### Exercise objective:
Please render into German this sentence from the APSW update hooks and virtual tables text: "Register a hook using Connection.set_update_hook()."

— START OF Document —

Update hooks let you know that data has been added, changed, or removed. For example you could use this to discard cached information. Register a hook using Connection.set_update_hook().

def my_update_hook(type: int, db_name: str, table_name: str, rowid: int) -> None:
    op: str = apsw.mapping_authorizer_function[type]
    print(f"Updated: { op } db { db_name }, table { table_name }, rowid { rowid }")


connection.set_update_hook(my_update_hook)
connection.execute("insert into names values(?)", ("file93", ))
connection.execute("update names set name=? where name=?", ("file94", "file93"))
connection.execute("delete from names where name=?", ("file94", ))

# Clear the hook
connection.set_update_hook(None)
Updated: SQLITE_INSERT db main, table names, rowid 7
Updated: SQLITE_UPDATE db main, table names, rowid 7
Updated: SQLITE_DELETE db main, table names, rowid 7

Virtual tables

Virtual tables let you provide data on demand as a SQLite table so you can use SQL queries against that data. Writing your own virtual table requires understanding how to return less than all the data via the BestIndex method.

You can export a Python function as a virtual table in 3 lines of code using apsw.ext.make_virtual_module(), being able to provide both positional and keyword arguments.

For the first example you’ll find apsw.ext.generate_series() useful instead.

# Yield a row at a time
def table_range(start=1, stop=100, step=1):
    for i in range(start, stop + 1, step):
        yield (i, )

# set column names
table_range.columns = ("value", )
# set how to access what table_range returns
table_range.column_access = apsw.ext.VTColumnAccess.By_Index

# register it
apsw.ext.make_virtual_module(connection, "range", table_range)

# see it work.  we can provide both positional and keyword
# arguments
query = "SELECT * FROM range(90) WHERE step=2"
print(apsw.ext.format_query_table(connection, query))
┌───────┐
│ value │
│ 90    │
│ 92    │
│ 94    │
│ 96    │
│ 98    │
│ 100   │
└───────┘
# the parameters are hidden columns so '*' doesn't select them
# but you can ask
query = "SELECT *, start, stop, step FROM range(89) WHERE step=3"
print(apsw.ext.format_query_table(connection, query))
┌───────┬───────┬──────┬──────┐
│ value │ start │ stop │ step │
│ 89    │ 89    │ 100  │ 3    │
│ 92    │ 89    │ 100  │ 3    │
│ 95    │ 89    │ 100  │ 3    │
│ 98    │ 89    │ 100  │ 3    │
└───────┴───────┴──────┴──────┘
# Expose the unicode database.

— END OF Document —
— START OF Data extract —

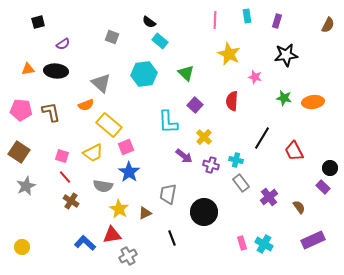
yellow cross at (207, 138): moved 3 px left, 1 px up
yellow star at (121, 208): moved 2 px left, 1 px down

— END OF Data extract —

### Exercise solution:
Registrieren Sie einen Hook mit Connection.set_update_hook().